Controle de caramujos com o uso de galinhas caipiras

A integração da produção vegetal e animal é de suma importância para o fortalecimento de sistemas de produção sustentáveis. As aves auxiliam tanto na fertilização do solo como no controle de pragas.



Um dos manejos desenvolvidos na produção orgânica de verduras e legumes é a cobertura dos canteiros com matéria orgânica, que, apesar de trazer inúmeros benefícios ao agroecossistema (manutenção da umidade do solo, diminuição de sua temperatura, controle de plantas espontâneas indesejáveis na horta, fertilização através da decomposição, favorecimento da multiplicação de microrganismos benéficos, dentre outros), traz também a condição ideal de reprodução dos caramujos. Ambientes úmidos e sombreados.


Caramujo é o nome popular atribuído aos moluscos que pertencem ao grupo dos gastrópodes. Eles chegam a colocar 400 ovos por ano e trazem inúmeros prejuízos tanto quantitativos quanto qualitativos aos produtores de hortaliças. Pois, além de diminuírem a produtividade, depreciam o produto reduzindo seu valor, devido à presença de muco ou mesmo dos próprios animais nas verduras.


Fato que traz uma perda considerável de folhosas e o comprometimento da aparência das olerícolas comercializadas nas feiras, varejões e supermercados. Os caramujos se alimentam das folhas e ficam alojados na base da planta, preferem aparecer nos horários mais frescos do dia e principalmente à noite, o que dificulta seu controle.

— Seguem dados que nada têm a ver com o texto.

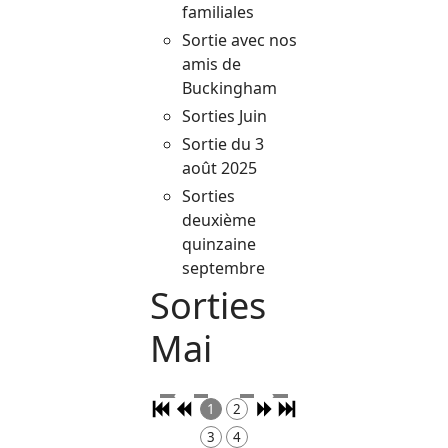
familiales
Sortie avec nos
amis de
Buckingham
Sorties Juin
Sortie du 3
août 2025
Sorties
deuxième
quinzaine
septembre
Sorties
Mai
1
2
3
4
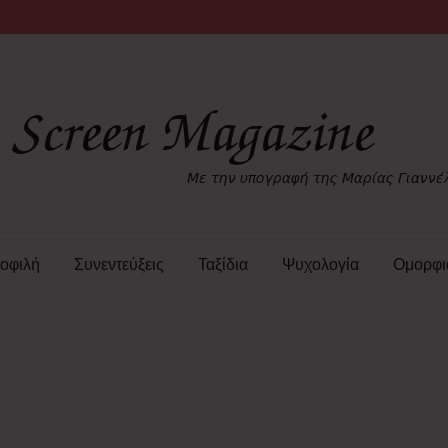
οφιλή
Συνεντεύξεις
Ταξίδια
Ψυχολογία
Ομορφι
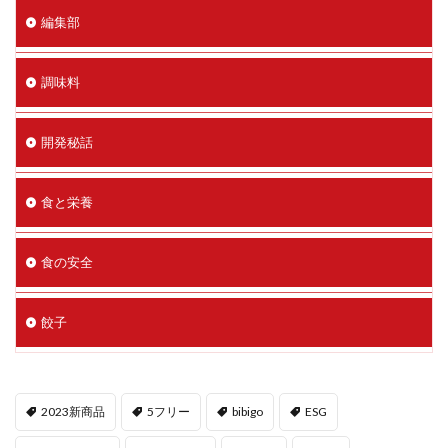
編集部
調味料
開発秘話
食と栄養
食の安全
餃子
2023新商品
5フリー
bibigo
ESG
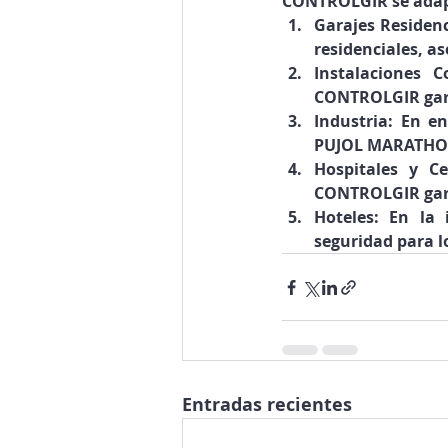
CONTROLGIR se adapt
Garajes Residenc
residenciales, 
Instalaciones C
CONTROLGIR gara
Industria:
 En en
PUJOL MARATHON 
Hospitales y Ce
CONTROLGIR gara
Hoteles:
 En la 
seguridad para l
Entradas recientes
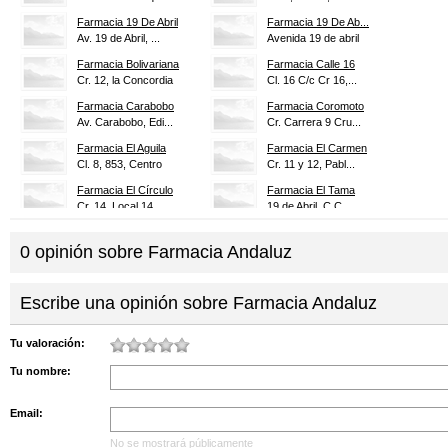
Farmacia 19 De Abril
Farmacia 19 De Ab...
Av. 19 de Abril, ...
Avenida 19 de abril
Farmacia Bolivariana
Farmacia Calle 16
Cr. 12, la Concordia
Cl. 16 C/c Cr 16,...
Farmacia Carabobo
Farmacia Coromoto
Av. Carabobo, Edi...
Cr. Carrera 9 Cru...
Farmacia El Aguila
Farmacia El Carmen
Cl. 8, 853, Centro
Cr. 11 y 12, Pabl...
Farmacia El Círculo
Farmacia El Tama
Cr. 14, Local 14,...
19 de Abril, C C ...
Farmacia Farma Sa...
Farmacia Farma-diez
0
opinión sobre
Av. Libertador, C...
Farmacia Andaluz
Cl. 10, Edificio ...
Farmacia Francesa
Farmacia Galladin
14, Barrio Obrero
Av. Ppal, Sector ...
Escribe una opinión sobre Farmacia Andaluz
Farmacia Humboldt
Farmacia Ipasme
Cr. 11, 4-75, la ...
Cr. 2 Cruce con 1...
Tu valoración:
Farmacia Jesús Na...
Farmacia La Ermit...
Tu nombre:
Cl. Ppal, 1-116, ...
Cl. 13 C/cr 3, Ba...
Farmacia La Guacara
Farmacia La Inmac...
Email:
Cl. 3 con Carrera...
Cl. 4, la Concordia
Farmacia Las Pilas
Farmacia Ligia
No se mostrará públicamente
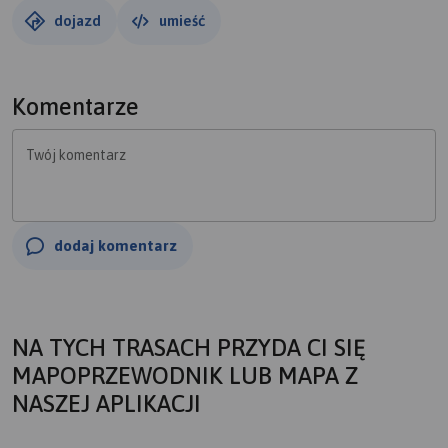
dojazd
umieść
Komentarze
Twój komentarz
dodaj komentarz
NA TYCH TRASACH PRZYDA CI SIĘ
MAPOPRZEWODNIK LUB MAPA Z
NASZEJ APLIKACJI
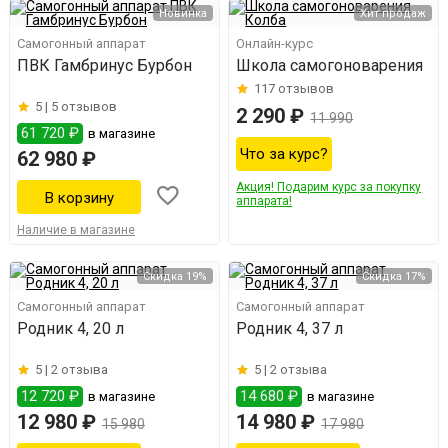
Новинка
Хит продаж
Самогонный аппарат
Онлайн-курс
ПВК Гамбринус Бурбон
Школа самогоноварения
117
отзывов
5 |
5 отзывов
2 290 ₽
11 990
61 720 ₽
в магазине
Что за курс?
62 980 ₽
Акция! Подарим курс за покупку
аппарата!
Наличие в магазине
Скидка 19%
Скидка 17%
Самогонный аппарат
Самогонный аппарат
Родник 4, 20 л
Родник 4, 37 л
5 |
2 отзыва
5 |
2 отзыва
12 720 ₽
14 680 ₽
в магазине
в магазине
12 980 ₽
14 980 ₽
15 980
17 980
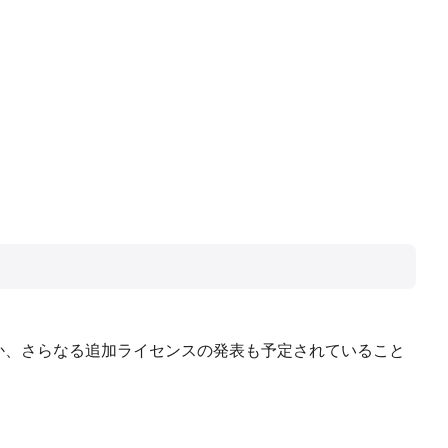
のほか、さらなる追加ライセンスの発表も予定されていること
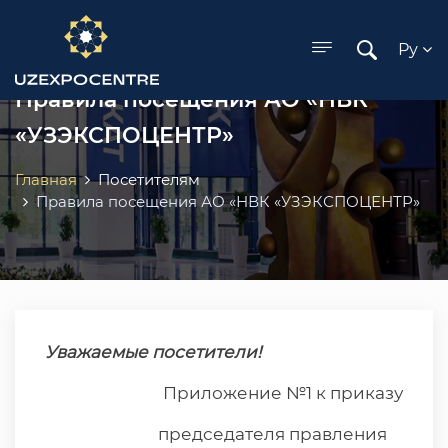
ose menu
Ру
Правила посещения АО «НВК
«УЗЭКСПОЦЕНТР»
Главная
Посетителям
Правила посещения АО «НВК «УЗЭКСПОЦЕНТР»
Уважаемые посетители!
Приложение №1 к приказу
председателя правления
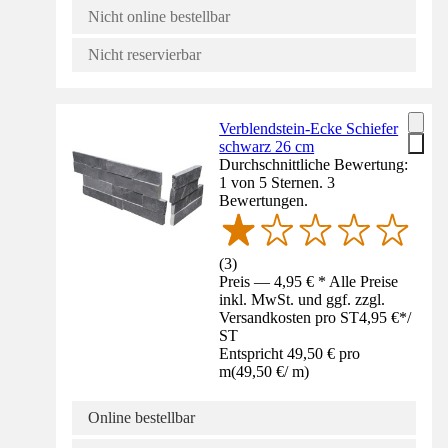
Nicht online bestellbar
Nicht reservierbar
Verblendstein-Ecke Schiefer
schwarz 26 cm
Durchschnittliche Bewertung:
1 von 5 Sternen. 3
Bewertungen.
(
3
)
Preis — 4,95 € * Alle Preise
inkl. MwSt. und ggf. zzgl.
Versandkosten pro ST
4,95 €
*
/
ST
Entspricht 49,50 € pro
m
(
49,50 €
/
m
)
Online bestellbar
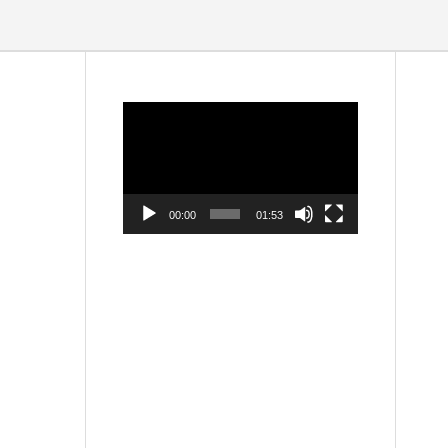
動
画
プ
レ
ー
ヤ
ー
00:00
01:53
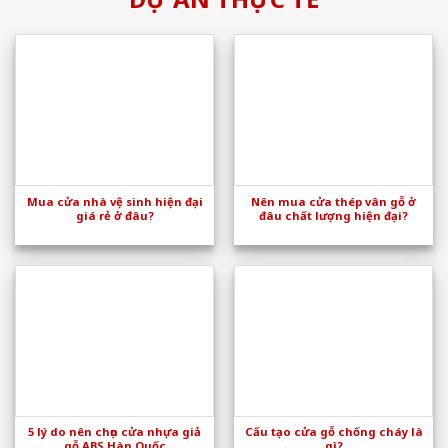
Mua cửa nhà vệ sinh hiện đại
Nên mua cửa thép vân gỗ ở
giá rẻ ở đâu?
đâu chất lượng hiện đại?
5 lý do nên chọn cửa nhựa giả
Cấu tạo cửa gỗ chống cháy là
gỗ ABS Hàn Quốc
gì?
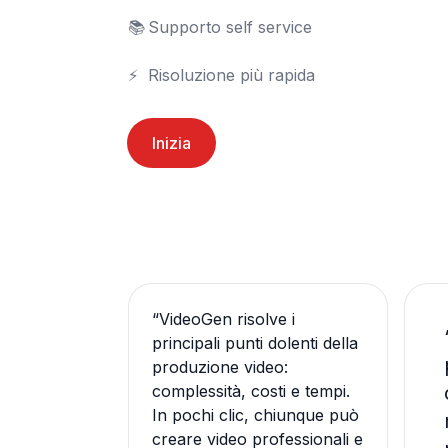
📚	Supporto self service

⚡	Risoluzione più rapida
Inizia
“
VideoGen risolve i
principali punti dolenti della
produzione video:
complessità, costi e tempi.
In pochi clic, chiunque può
creare video professionali e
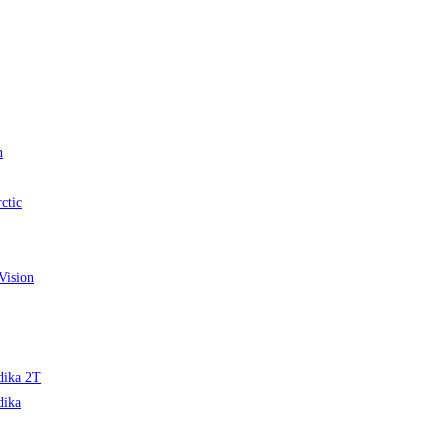
n
ctic
Vision
edika 2T
dika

Uma das alternativas propostas pela escola de avicultores para sanar o problema do agricultor, é a utilização de galinhas poedeiras conduzidas através de galinheiro móvel.



Do ponto de vista da produção vegetal, as galinhas controlam de maneira eficiente a infestação de caramujos na horta, eliminando assim um problema prático emergente dos agricultores. Além de ciscarem e adubarem os canteiros, favorecendo seu preparo e fertilização sem a utilização de insumos externos.


Já para as aves, os benefícios se encontram na composição do caramujo, um alimento rico em proteína, vitaminas e sais minerais, além do cálcio presente em sua carapaça protetora, elemento que contribui para uma melhor formação da casca dos ovos de galinhas.


Lembrando que o sítio deve possuir um galinheiro fechado com equipamentos e instalações adequadas à produção em sistema caipira, com área de pastagem delimitada, configurando um sistema semiextensivo. Na estrutura proposta, as aves permanecem apenas 2 horas, nos períodos mais frescos do dia, logo após a colheita da hortaliça e se locomovem dentro do canteiro em intervalos de 30 a 40 min, se alimentando de caramujos, insetos e restos vegetais. Depois de percorrerem todo canteiro retornam ao galinheiro.


Com está prática, durante a infestação, é possível diminuir em 20% o uso de farelo de soja na ração, sem comprometer a produtividade de ovos. A ação de integração da produção vegetal-animal contribui na busca da maior autonomia técnica e produtiva dos agricultores familiares e no seu empoderamento na condução de práticas agroecológicas.